Sehr interessant, danke. Welche Beziehung hast du denn zur Dichtung von Hermann Löns bzw. möglicherweise auch anderen Heimatdichtern?

Mit Löns` bildhaften und fachkundigen Naturbeschreibungen kann ich mich wirklich bestens identifizieren, da ich derartige Beobachtungen selbst bewusst erlebe. Seine Ausführungen vervollständigen meine Wahrnehmung. Was Löns schreibt, ist für mich komplett nachvollziehbar und auch eine Inspiration, die eigene Umgebung intensiv zu erkunden und genau(er) kennenzulernen. So ist es mit der Wahrnehmung eines einzelnen Baumes etwa nicht getan. Mich interessieren die „Randbemerkungen“, die Fülle an kleinen Details, die dem Baum die Kulisse bieten, in welcher er mir begegnet. Ich bin fasziniert von den einzelnen Elementen, die ein großes Ganzes, das Porträt einer Landschaft entstehen lassen und Löns nimmt sich hemmungslos die Zeit, diese von mir geliebten „Randerscheinungen“ so liebevoll auszuschmücken, dass ich gar nicht anders kann, als seine Texte zu vertonen. Was ich (vor)lese, bin ICH!

**Gegebene Daten:**
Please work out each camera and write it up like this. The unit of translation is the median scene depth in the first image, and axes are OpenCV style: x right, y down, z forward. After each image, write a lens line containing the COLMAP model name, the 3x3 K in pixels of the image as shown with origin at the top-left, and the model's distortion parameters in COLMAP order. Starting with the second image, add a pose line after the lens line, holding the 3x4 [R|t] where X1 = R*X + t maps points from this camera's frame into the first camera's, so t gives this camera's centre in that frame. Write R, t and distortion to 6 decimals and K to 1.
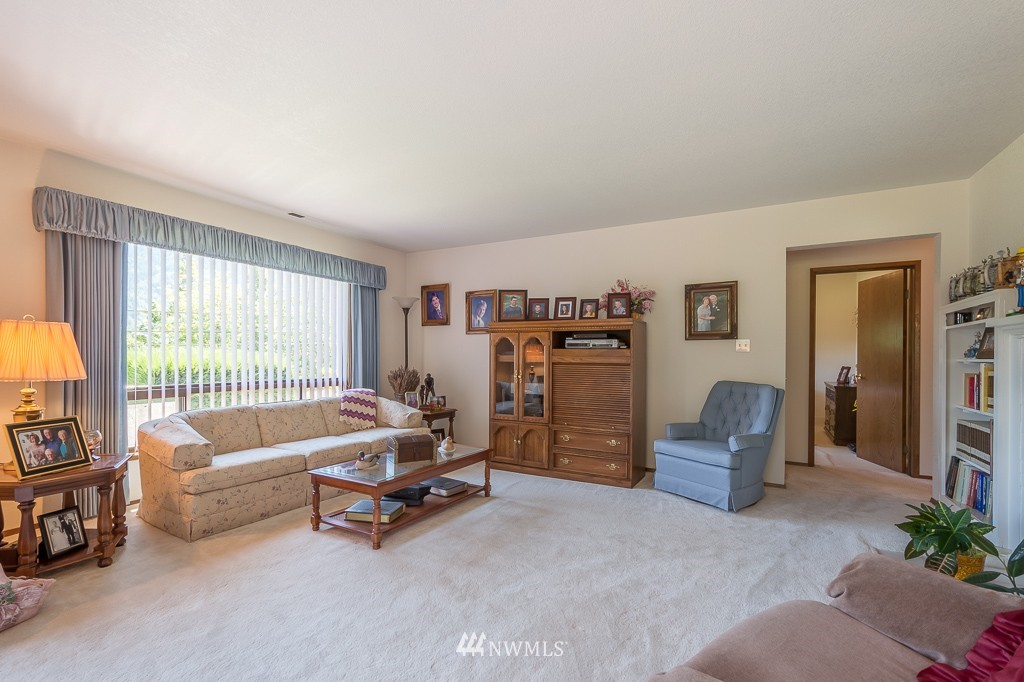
lens RADIAL K [[476.3, 0, 515.1], [0, 476.3, 353.1], [0, 0, 1]] dist [0.000289, 0.000341]
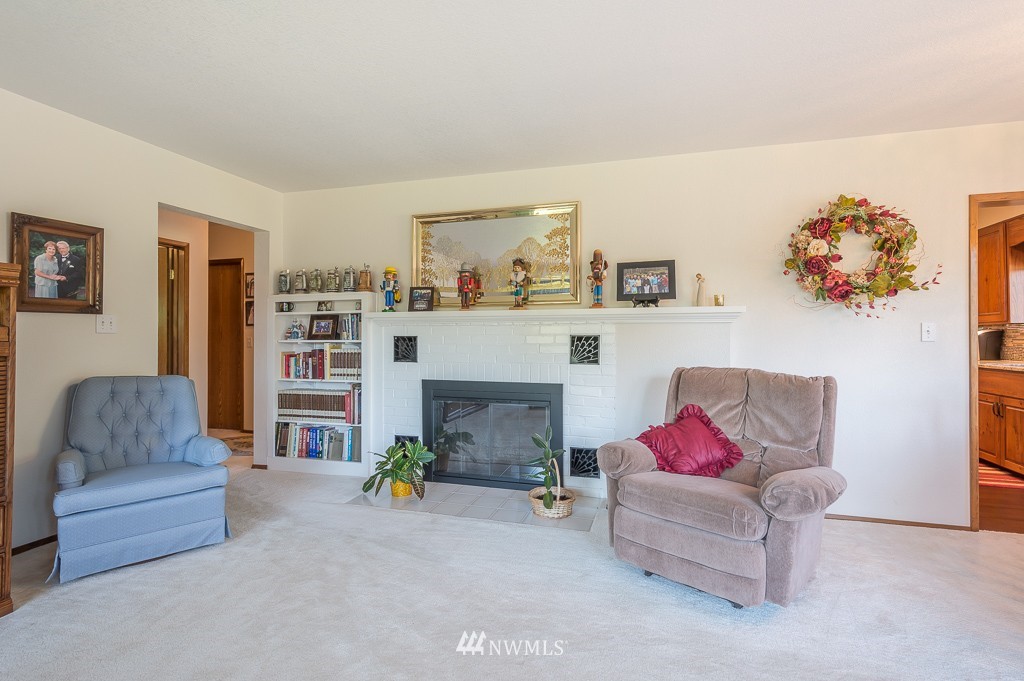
lens RADIAL K [[496.6, 0, 512.0], [0, 496.6, 340.5], [0, 0, 1]] dist [0.001235, 0.000089]
pose [[-0.227536, -0.013138, 0.973681, -0.379843], [-0.011006, 0.999880, 0.010919, -0.007171], [-0.973708, -0.008232, -0.227653, 0.632301]]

**Arbeitsauftrag 1:** Überführe sämtliche Zeilen der Datensätze in eine nummerierte Liste, ohne Leerzeilen. Lass die Bilder dabei weg.
**Arbeitsauftrag 2:** Führe den Text über Hermann Löns im Anschluss an seinen letzten Satz weiter.

**Lösung 1:**
1. Please work out each camera and write it up like this. The unit of translation is the median scene depth in the first image, and axes are OpenCV style: x right, y down, z forward. After each image, write a lens line containing the COLMAP model name, the 3x3 K in pixels of the image as shown with origin at the top-left, and the model's distortion parameters in COLMAP order. Starting with the second image, add a pose line after the lens line, holding the 3x4 [R|t] where X1 = R*X + t maps points from this camera's frame into the first camera's, so t gives this camera's centre in that frame. Write R, t and distortion to 6 decimals and K to 1.
2. lens RADIAL K [[476.3, 0, 515.1], [0, 476.3, 353.1], [0, 0, 1]] dist [0.000289, 0.000341]
3. lens RADIAL K [[496.6, 0, 512.0], [0, 496.6, 340.5], [0, 0, 1]] dist [0.001235, 0.000089]
4. pose [[-0.227536, -0.013138, 0.973681, -0.379843], [-0.011006, 0.999880, 0.010919, -0.007171], [-0.973708, -0.008232, -0.227653, 0.632301]]

**Lösung 2:**
„…Das andere Leben ist aber tagtäglich dort zu beobachten für den, der dafür Augen und Ohren hat und der leise zu gehen versteht.“

Dieser Appell, den Hermann Löns vor reichlich einem Jahrhundert an seine Leserschaft richtet, hat an Bedeutung und Wahrheit nichts verloren: Wertschätzung und erfüllende Lebenszeit – für mich Tugenden, die ich versuche zu leben und die gern wieder in den Alltag einziehen dürfen. Ich bin mir sicher, dass sich auch Werke anderer Heimatdichter ähnlich intensiv auf ALAUN auswirken werden, allerdings suche ich nicht bewusst danach und kann derzeit kein Beispiel nennen. Ich mag mich auch nicht auf die Heimatdichtkunst versteifen bzw. konzentrieren, dafür gibt es noch genügend weitere Literatur aus Fantasy, Mythologie und Sachbuch, die darauf wartet, alaunisch vertont zu werden.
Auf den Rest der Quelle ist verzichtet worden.